Получается, что оценка большевиков была во многом правильной. Она была неправильной в том отношении, что они не предвидели новомучеников. Здесь они ошиблись. Но в отношении статистики основной массы они были правы. Это значит, что Церковь неправильно воспитывала народ. Такие фундаментальные вещи как отношение к причастию это показывают. И в некоторых наших ИПЦ то же самое. Тем более, когда и так трудно созвать народ, когда очень часто служба бывает с каким-то напрягом. То есть, кто-то что-то у себя дома делает, это всегда сложно. Или даже в церкви. У них есть какой-то храм постоянный, который тоже трудно поддерживать, потому что его все время хотят отнять, еще что-нибудь. И этим не пользоваться?

Я все время нашим прихожанам говорю, если мы, пока есть храм, не будем им пользоваться, будем не приходить на службу, не причащаться пока дают, то потом либо весь наш приход, либо кто-то по отдельности будет совершенно справедливо наказан. То есть, будет лишен такой возможности, если он ней не пользовался, когда она была. Тут не надо играть с огнем.

Частое причащение должно быть нормальным. Оно предполагает определенную жизнь. Это предполагает немножко другой тип духовной жизни.

А в то же время, если взять норму непричащения за службой, то тогда людям становится непонятно, зачем приходить на литургию. И объяснить им этого нельзя. Единственный способ заставить их ходить на литургию — это мотивировать чем-то дополнительно. За границей это все уже отработано. Просто ходят те, кому нужен «русский клуб». А когда перестает быть нужным — перестают ходить. То есть, получается, что чаем после службы можно всех объединить.

В условиях России это не работало или работало слабо. И в 1990-е годы объединили тем, чего очень много было среди зарубежных приходов российской зарубежной Церкви — всякого такого «ура-патриотизма». То есть, это был такой политический клуб, куда мы приходим, как на партсобрание, собрание политического движения, чтобы возродить Святую Русь, монархию.

Это, конечно, дурдом получился. Потом подросли дети тех, которые в двадцать лет увлеклись, в двадцать пять уже не очень увлекались, но продолжали ходить, а в тридцать уже перестали. То есть, у них там семьи появились, кому-то просто надоело, кто-то спился, ну, не знаю. В общем, не держатся такие вещи. Это просто должно было когда-нибудь развалиться. И когда это развалилось, то осталось то, что осталось, а не эти сотни приходов, которые были в 1990-е годы в Зарубежной Церкви. Когда приходишь на религиозные собрания, и это ничего кроме религии не дает, то для них получается облом. Не то что они стали считать себя неверующими или в МП пошли, конечно нет.

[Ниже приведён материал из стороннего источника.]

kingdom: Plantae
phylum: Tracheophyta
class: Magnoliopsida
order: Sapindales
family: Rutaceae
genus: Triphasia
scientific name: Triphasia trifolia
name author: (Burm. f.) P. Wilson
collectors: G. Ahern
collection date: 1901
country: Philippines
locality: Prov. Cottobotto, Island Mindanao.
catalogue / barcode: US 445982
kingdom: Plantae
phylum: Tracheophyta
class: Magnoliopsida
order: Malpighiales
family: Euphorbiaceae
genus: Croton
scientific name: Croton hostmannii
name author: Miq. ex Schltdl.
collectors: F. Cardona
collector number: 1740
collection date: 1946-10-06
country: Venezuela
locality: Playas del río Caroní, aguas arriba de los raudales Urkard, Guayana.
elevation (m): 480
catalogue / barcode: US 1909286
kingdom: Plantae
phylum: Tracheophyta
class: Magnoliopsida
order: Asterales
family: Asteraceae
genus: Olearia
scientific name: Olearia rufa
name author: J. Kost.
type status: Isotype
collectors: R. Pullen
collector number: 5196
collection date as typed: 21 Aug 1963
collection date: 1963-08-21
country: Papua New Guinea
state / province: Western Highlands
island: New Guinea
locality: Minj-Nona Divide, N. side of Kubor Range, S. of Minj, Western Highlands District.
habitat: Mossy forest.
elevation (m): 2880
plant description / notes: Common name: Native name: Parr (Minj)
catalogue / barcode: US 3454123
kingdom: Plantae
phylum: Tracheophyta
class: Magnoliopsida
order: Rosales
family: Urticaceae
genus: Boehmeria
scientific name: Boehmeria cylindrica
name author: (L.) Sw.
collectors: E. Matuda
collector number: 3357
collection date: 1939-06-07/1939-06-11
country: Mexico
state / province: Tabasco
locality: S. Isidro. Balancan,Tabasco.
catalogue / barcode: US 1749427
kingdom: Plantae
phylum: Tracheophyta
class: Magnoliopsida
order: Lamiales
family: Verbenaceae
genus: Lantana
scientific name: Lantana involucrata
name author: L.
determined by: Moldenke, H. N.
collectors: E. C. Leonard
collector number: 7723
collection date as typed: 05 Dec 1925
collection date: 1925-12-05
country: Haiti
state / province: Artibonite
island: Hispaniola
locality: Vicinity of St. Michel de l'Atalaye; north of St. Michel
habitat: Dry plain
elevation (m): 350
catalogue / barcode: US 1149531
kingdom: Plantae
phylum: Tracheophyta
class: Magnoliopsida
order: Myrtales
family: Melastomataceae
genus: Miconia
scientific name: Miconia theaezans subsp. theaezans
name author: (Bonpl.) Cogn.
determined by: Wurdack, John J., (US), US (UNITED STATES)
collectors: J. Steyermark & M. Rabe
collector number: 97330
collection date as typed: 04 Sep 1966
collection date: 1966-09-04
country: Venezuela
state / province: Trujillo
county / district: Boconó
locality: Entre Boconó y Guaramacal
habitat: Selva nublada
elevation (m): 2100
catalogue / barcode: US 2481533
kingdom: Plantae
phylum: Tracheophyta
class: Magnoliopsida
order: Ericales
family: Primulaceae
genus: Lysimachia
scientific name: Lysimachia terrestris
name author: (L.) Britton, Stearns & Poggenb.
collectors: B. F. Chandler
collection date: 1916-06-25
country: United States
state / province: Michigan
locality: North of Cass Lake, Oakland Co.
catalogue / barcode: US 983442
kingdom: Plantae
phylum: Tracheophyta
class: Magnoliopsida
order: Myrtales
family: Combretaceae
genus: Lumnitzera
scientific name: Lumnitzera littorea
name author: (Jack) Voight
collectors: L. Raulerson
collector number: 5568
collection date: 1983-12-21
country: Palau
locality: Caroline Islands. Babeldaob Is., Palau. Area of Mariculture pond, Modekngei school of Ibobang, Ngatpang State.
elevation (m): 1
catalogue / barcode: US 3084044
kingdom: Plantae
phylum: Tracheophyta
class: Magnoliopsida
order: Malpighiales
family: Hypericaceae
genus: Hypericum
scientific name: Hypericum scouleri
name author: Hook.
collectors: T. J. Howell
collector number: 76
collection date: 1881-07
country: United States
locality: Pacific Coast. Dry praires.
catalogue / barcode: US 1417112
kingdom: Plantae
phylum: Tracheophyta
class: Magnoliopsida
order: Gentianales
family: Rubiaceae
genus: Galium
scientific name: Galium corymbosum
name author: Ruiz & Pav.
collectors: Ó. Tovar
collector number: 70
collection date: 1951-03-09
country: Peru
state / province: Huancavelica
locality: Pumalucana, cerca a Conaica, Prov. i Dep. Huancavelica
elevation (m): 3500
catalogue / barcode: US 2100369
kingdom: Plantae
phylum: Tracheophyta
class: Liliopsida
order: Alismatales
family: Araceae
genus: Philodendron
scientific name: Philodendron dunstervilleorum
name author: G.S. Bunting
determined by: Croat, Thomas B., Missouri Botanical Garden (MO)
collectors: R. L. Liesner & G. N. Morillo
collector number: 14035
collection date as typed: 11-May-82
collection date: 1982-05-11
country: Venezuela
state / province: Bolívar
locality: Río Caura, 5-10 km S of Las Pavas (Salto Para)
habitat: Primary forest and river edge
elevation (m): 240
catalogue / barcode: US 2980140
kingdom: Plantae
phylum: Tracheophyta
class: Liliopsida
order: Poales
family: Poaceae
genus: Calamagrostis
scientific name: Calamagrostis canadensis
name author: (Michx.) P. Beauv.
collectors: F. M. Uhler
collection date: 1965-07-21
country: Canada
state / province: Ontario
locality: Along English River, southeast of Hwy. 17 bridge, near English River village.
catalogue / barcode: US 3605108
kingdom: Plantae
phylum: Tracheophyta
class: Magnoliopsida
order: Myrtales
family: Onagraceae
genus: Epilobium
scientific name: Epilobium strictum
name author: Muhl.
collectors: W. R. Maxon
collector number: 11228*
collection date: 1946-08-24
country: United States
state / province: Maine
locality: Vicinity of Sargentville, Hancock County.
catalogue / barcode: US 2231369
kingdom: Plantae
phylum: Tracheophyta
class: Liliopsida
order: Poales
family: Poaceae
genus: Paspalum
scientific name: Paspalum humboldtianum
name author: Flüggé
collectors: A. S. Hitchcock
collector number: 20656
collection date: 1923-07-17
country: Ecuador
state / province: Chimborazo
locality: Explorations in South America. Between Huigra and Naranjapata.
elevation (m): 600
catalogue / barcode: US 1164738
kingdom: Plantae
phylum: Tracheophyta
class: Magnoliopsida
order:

Они просто не очень пошли, стали редко приходить, а что делать. Ладно, если какой-то праздник, крестный ход. А когда нет такой службы, то зачем ходить? На дачу надо поехать.

Дача — это вообще враг православия. Причем, один из основных и наиболее успешных. Просто те враги, которые гонения устраивают, им так слабо, как даче. Там же еще, мало того, что потеря времени для служения. Там люди какие-то «обдолбанные» возвращаются с этой дачи. Еще нужно войти в этот ритм.

Слушатель:

– А потом еще урожай, надо же с этим что-то делать, банки закручивать, а потом еще есть все это.

Лектор:

– Честно говоря, я не посягнул на дачи, на самом деле. Я просто вижу здесь такого левиафана, не могу близко к нему подойти. Я намекаю, что дача — враг православия. И все, молчу. Просто я уже не знаю, что с этим делать. Если я буду слабо это все говорить, то это все будет как об стенку горох. Если же мне удастся проткнуть где-то копьем, то это же дальше будут какие-то мучения раненого зверя. Я не знаю, что там произойдет. То есть, адекватной реакции все равно же не будет. Я не буду знать, что с этим делать. Я просто боюсь.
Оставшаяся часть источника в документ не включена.